Record excerpts:
+ + + +
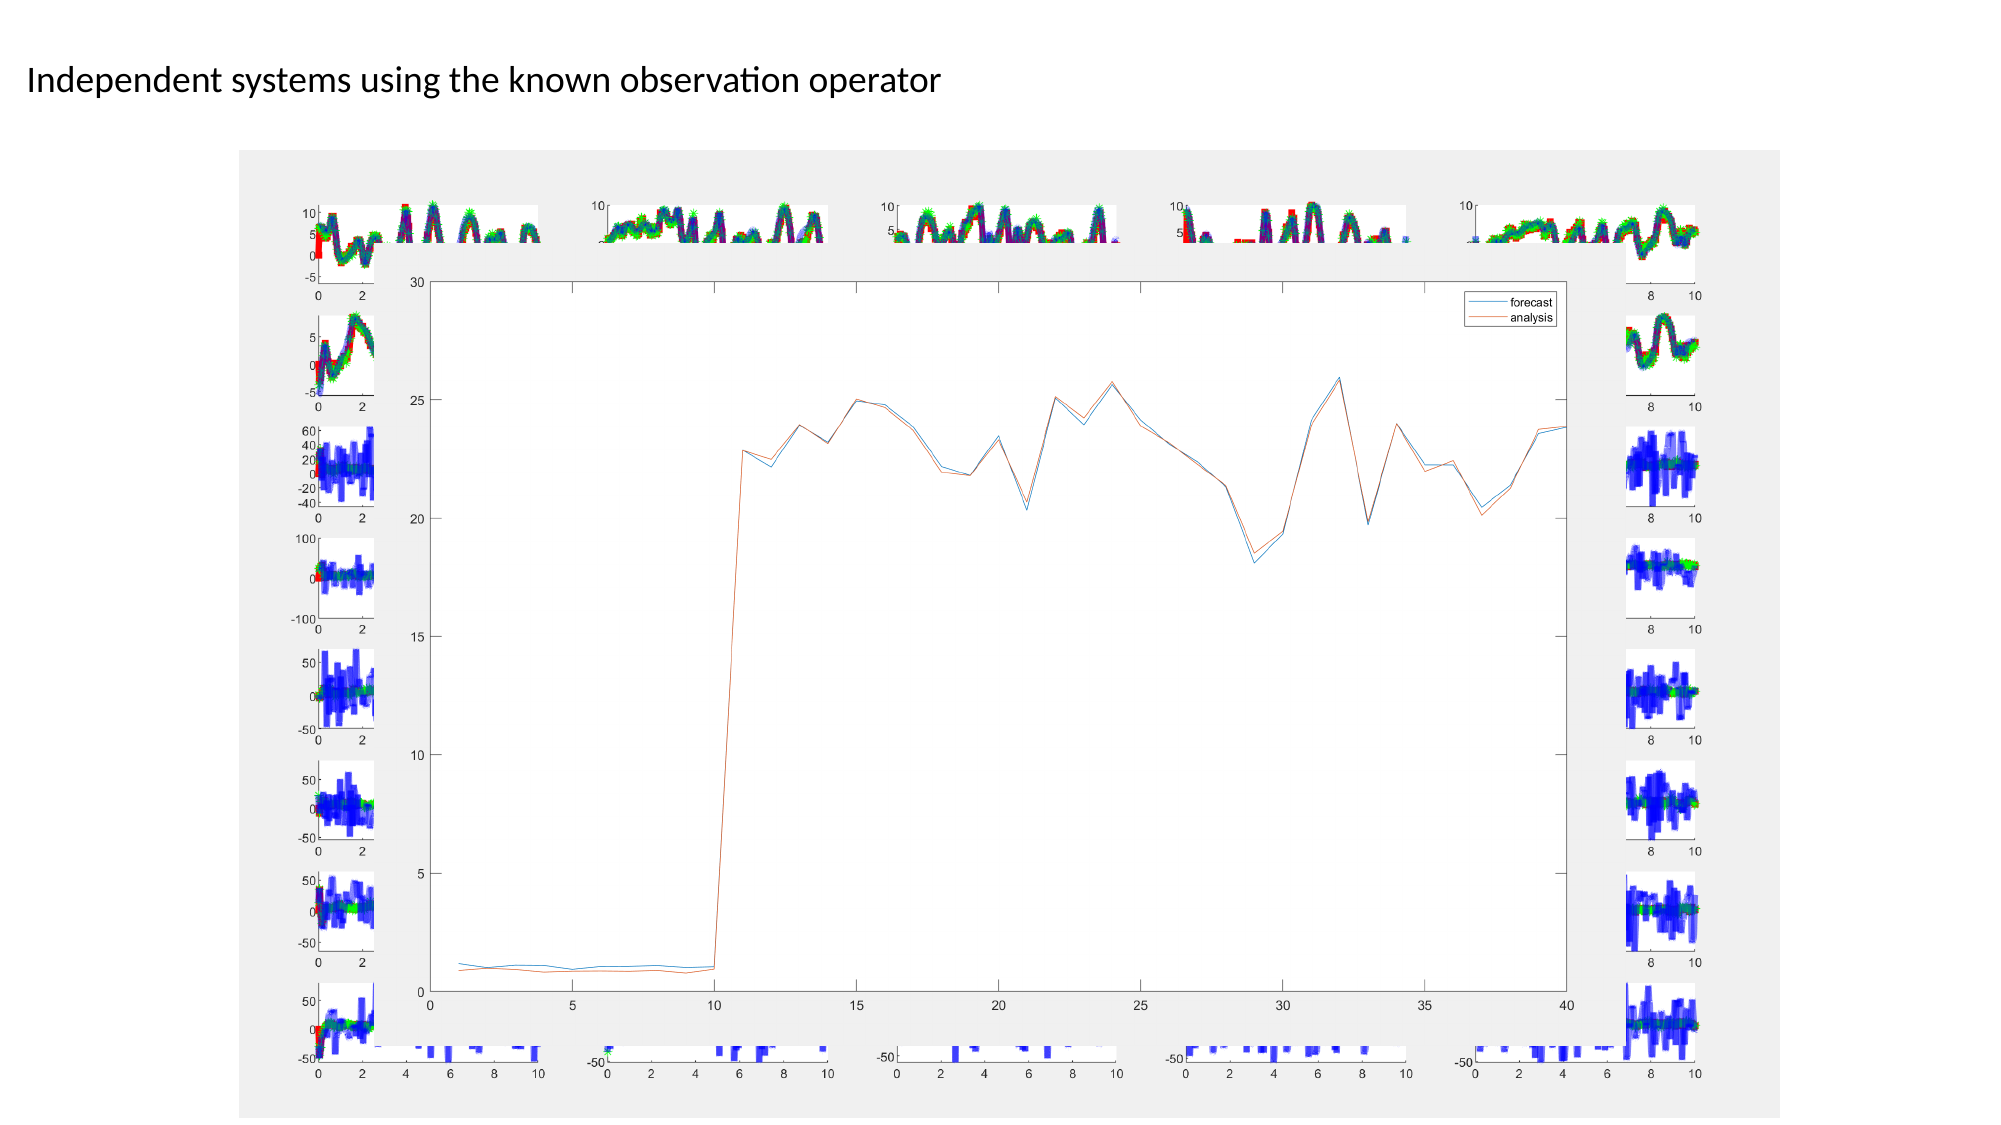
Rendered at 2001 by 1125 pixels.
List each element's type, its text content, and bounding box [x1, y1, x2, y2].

picture [239, 149, 1780, 1118]
text_box Independent systems using the known observation operator [11, 47, 958, 108]
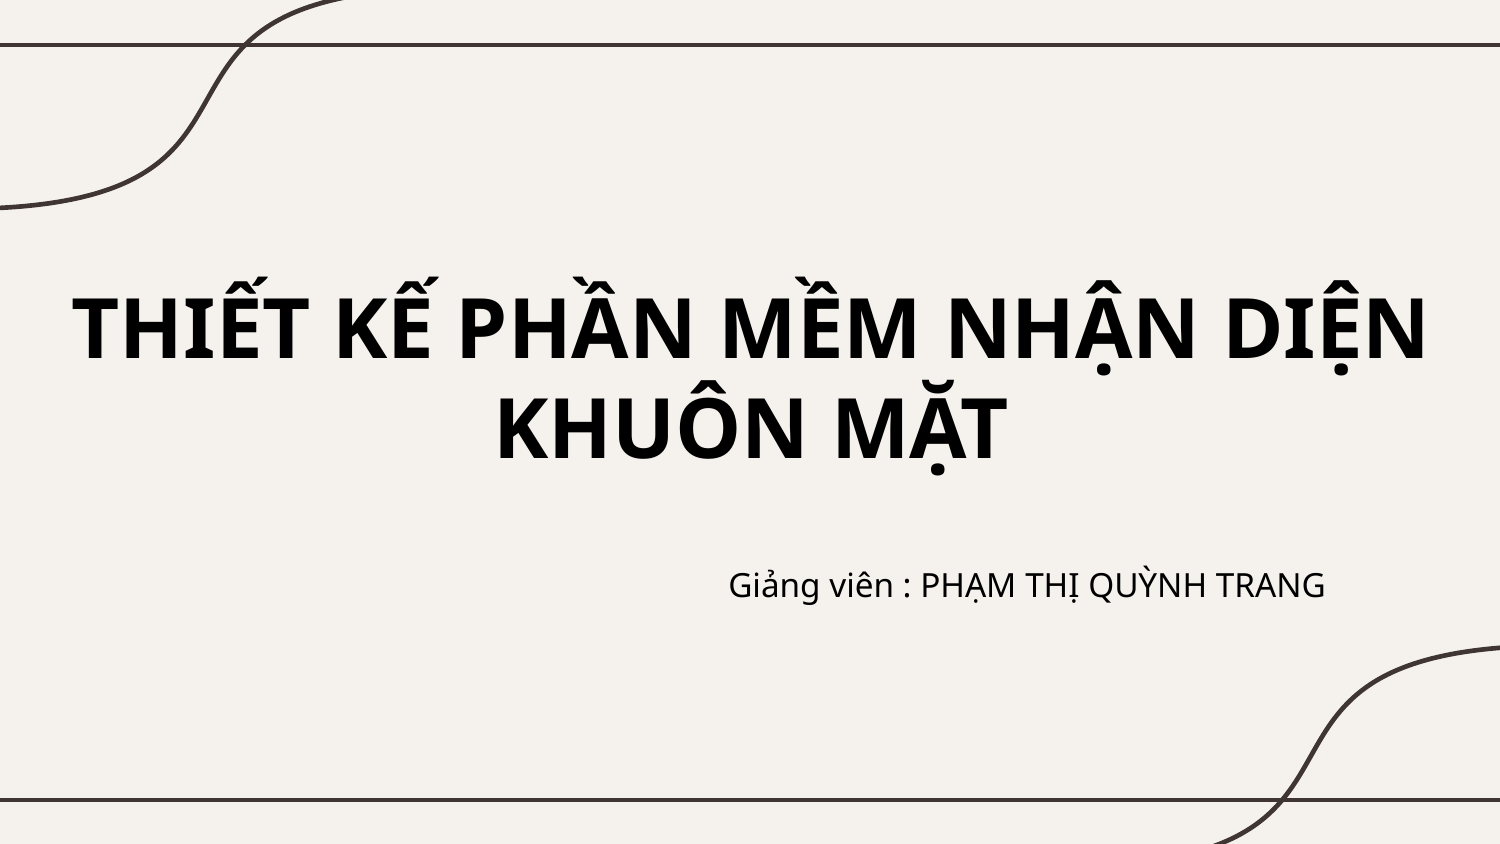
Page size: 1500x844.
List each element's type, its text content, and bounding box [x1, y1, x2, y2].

text_box THIẾT KẾ PHẦN MỀM NHẬN DIỆN KHUÔN MẶT [0, 260, 1500, 363]
subtitle Giảng viên : PHẠM THỊ QUỲNH TRANG [659, 549, 1396, 622]
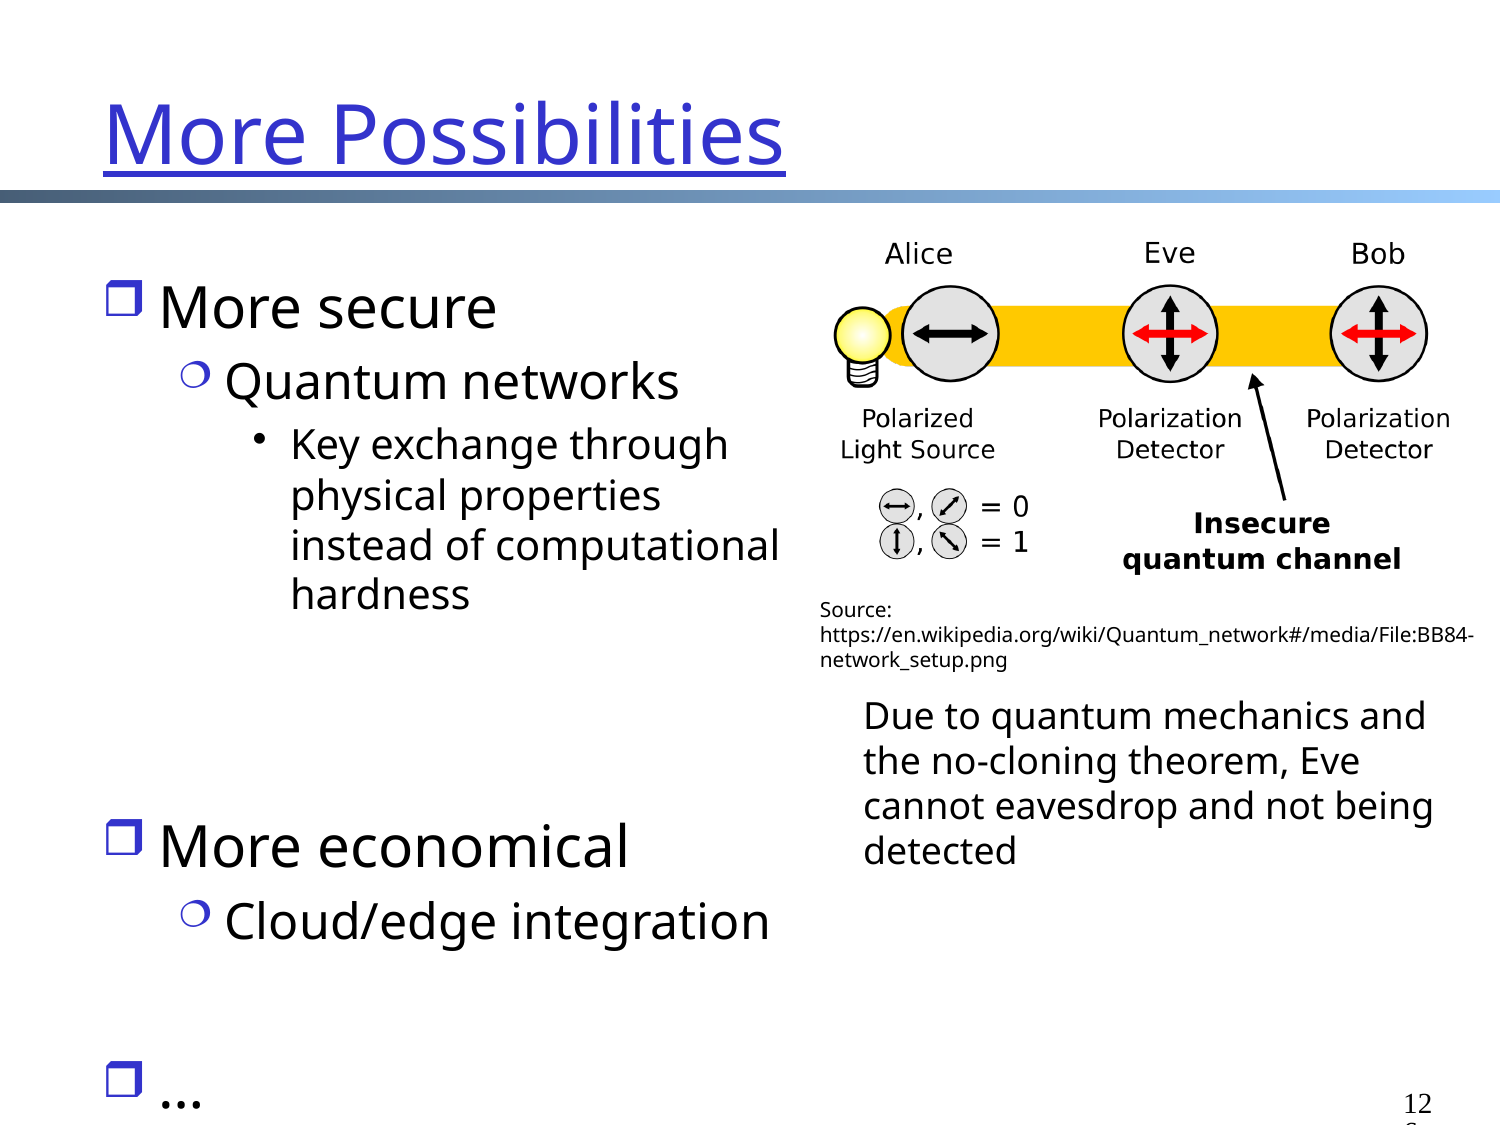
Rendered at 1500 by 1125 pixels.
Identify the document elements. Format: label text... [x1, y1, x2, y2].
+ + + +
Task instructions: Copy out every line of the data that includes the word "Rendered".

The completed task:
Rendered at 2001 by 1125 pixels.
Rendered at 1500 by 1125 pixels.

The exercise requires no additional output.